ASSIGNED TASK – Copy every item below word for word, omitting the pictures.
※ ※ ※
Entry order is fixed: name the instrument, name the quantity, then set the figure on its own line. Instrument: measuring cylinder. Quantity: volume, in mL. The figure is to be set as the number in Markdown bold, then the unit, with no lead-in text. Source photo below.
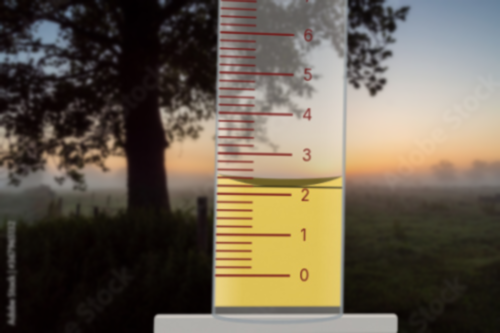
**2.2** mL
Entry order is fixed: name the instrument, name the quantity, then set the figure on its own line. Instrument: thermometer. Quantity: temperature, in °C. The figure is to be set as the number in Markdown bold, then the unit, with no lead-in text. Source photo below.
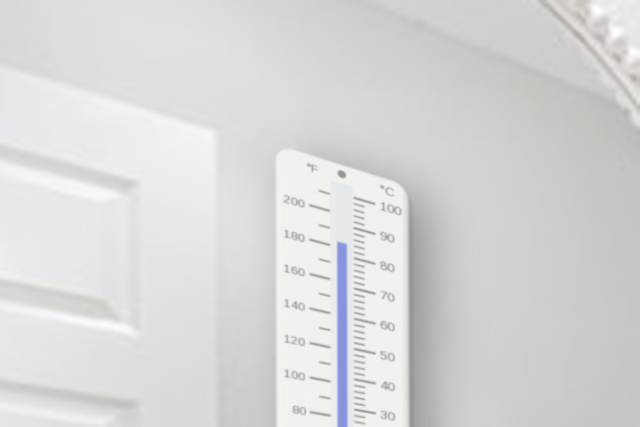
**84** °C
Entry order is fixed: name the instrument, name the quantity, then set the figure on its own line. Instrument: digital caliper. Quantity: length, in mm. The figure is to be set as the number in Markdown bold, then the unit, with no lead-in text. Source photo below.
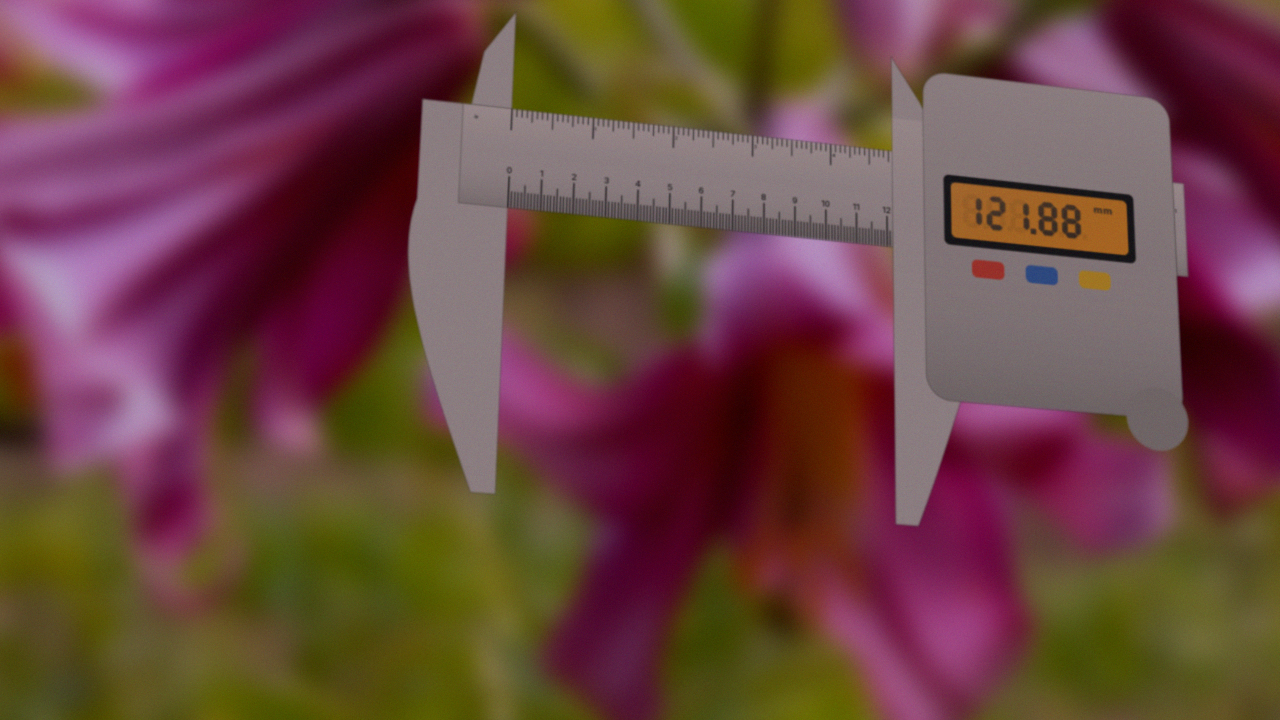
**121.88** mm
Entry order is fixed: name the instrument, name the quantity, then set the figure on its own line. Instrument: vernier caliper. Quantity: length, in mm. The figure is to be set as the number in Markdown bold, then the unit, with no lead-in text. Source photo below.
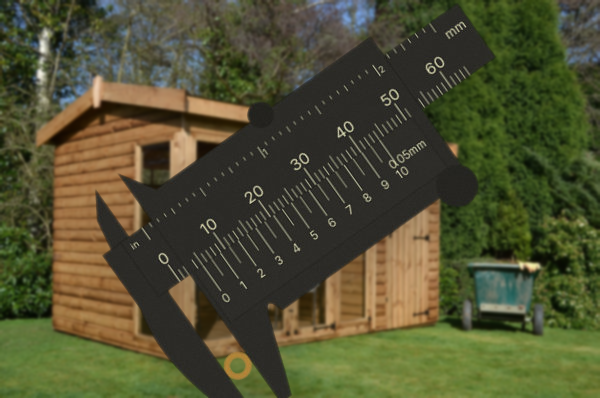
※ ※ ※
THE COMPLETED TASK –
Entry order is fixed: name the instrument, name the quantity, then set the figure on its own line. Instrument: measuring cylinder. Quantity: volume, in mL. The figure is to be set as the number in Markdown bold, then the unit, with no lead-in text. Source photo below.
**2.2** mL
Entry order is fixed: name the instrument, name the quantity, then set the figure on its own line. Instrument: thermometer. Quantity: temperature, in °C. The figure is to be set as the number in Markdown bold, then the unit, with no lead-in text. Source photo below.
**84** °C
Entry order is fixed: name the instrument, name the quantity, then set the figure on its own line. Instrument: digital caliper. Quantity: length, in mm. The figure is to be set as the number in Markdown bold, then the unit, with no lead-in text. Source photo below.
**121.88** mm
Entry order is fixed: name the instrument, name the quantity, then set the figure on its own line. Instrument: vernier caliper. Quantity: length, in mm. The figure is to be set as the number in Markdown bold, then the unit, with no lead-in text. Source photo below.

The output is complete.